▸ CHALLENGES
a: Decide whether each statement below agrees with the Scream 2 review. For each, answer yes or no and quote the words of the review that settle it. (i) Scream 2 was in theaters less than a year after Scream. (ii) Williamson worked out where the sequels would go only after Scream became a hit. (iii) Wes Craven wrote the script for Scream.
b: Pick up the Scream 2 review after its last sentence and write the next paragraph.

▸ PAGE EXCERPT
--- begin ---
Thursday, March 17, 2011
Scream, No. 2 - Scream 2 (1997)
Scream did phenomenally well, far out of proportion with its genre. If that doesn’t peg it as mainstream horror, I don’t know what does. Credit a wonderful convergence of elements, from Kevin Williamson’s knowing script that was just meta enough, and a likeable, recognizable cast, combined with Wes Craven’s informed horror direction, giving Scream that minor shock of exploitation it needs. And for a movie which reignited the slasher subgenre, it’s no wonder Scream had a sequel turnaround akin to the original Friday the 13th. That is, in under a year, Scream 2 was already made and in theaters.
Such a quick turnaround isn’t conducive to ideal moviemaking, so it helps Williamson had already planned out his sequels’ general direction before ever selling his original Scream script. You’ll hear this cited as proof “it was always conceived of as a trilogy,” or some such George Lucas nonsense, but it was really a way for Williamson to ensure Scream’s draw to investors with the promise of a franchise. And once that hoped-for ultra-success came true, sequelizing was simple.
--- end ---
▸ GIVEN RECORDS
--- begin ---
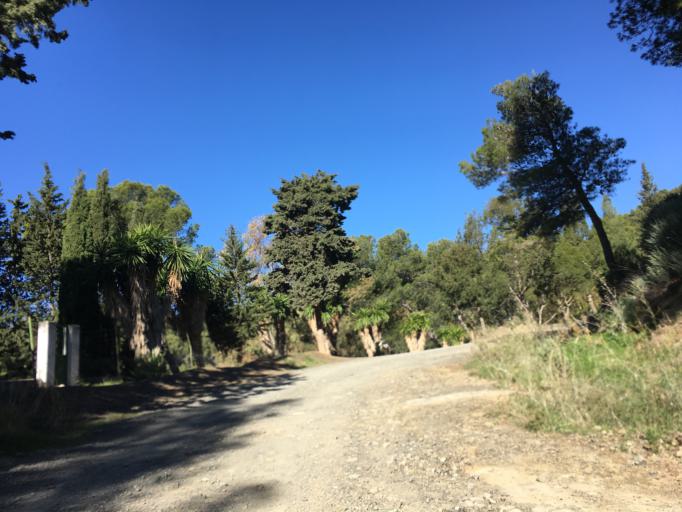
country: ES
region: Andalusia
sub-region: Provincia de Malaga
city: Malaga
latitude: 36.7775
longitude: -4.3851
--- end ---
▸ ANSWER LIST
a:
(i) Yes: "in under a year, Scream 2 was already made and in theaters."
(ii) No: "Williamson had already planned out his sequels’ general direction before ever selling his original Scream script."
(iii) No: "Kevin Williamson’s knowing script"

b:
Even so, Scream 2 has the added challenge of a small window, plus all the common disadvantages of sequels: replicating appropriate elements, repeating stories which do not naturally repeat, being generally subservient to a former muse. Scream 2 has one arguable advantage on its side: irony. “Sequels suck,” ignoring provided counterexamples (Aliens, T2, the non-Cameron House II), therefore our sequel sucks, but we know it sucks, so it’s good that it sucks, therefore it doesn’t suck. Or something. This is sort of the Scream 1 approach, which is not as useful now. Not to mention, expounding upon the Rules of the Horror Sequel (bigger body count, more elaborate deaths – not useful info to the victims, however) doesn’t yield a whole lot.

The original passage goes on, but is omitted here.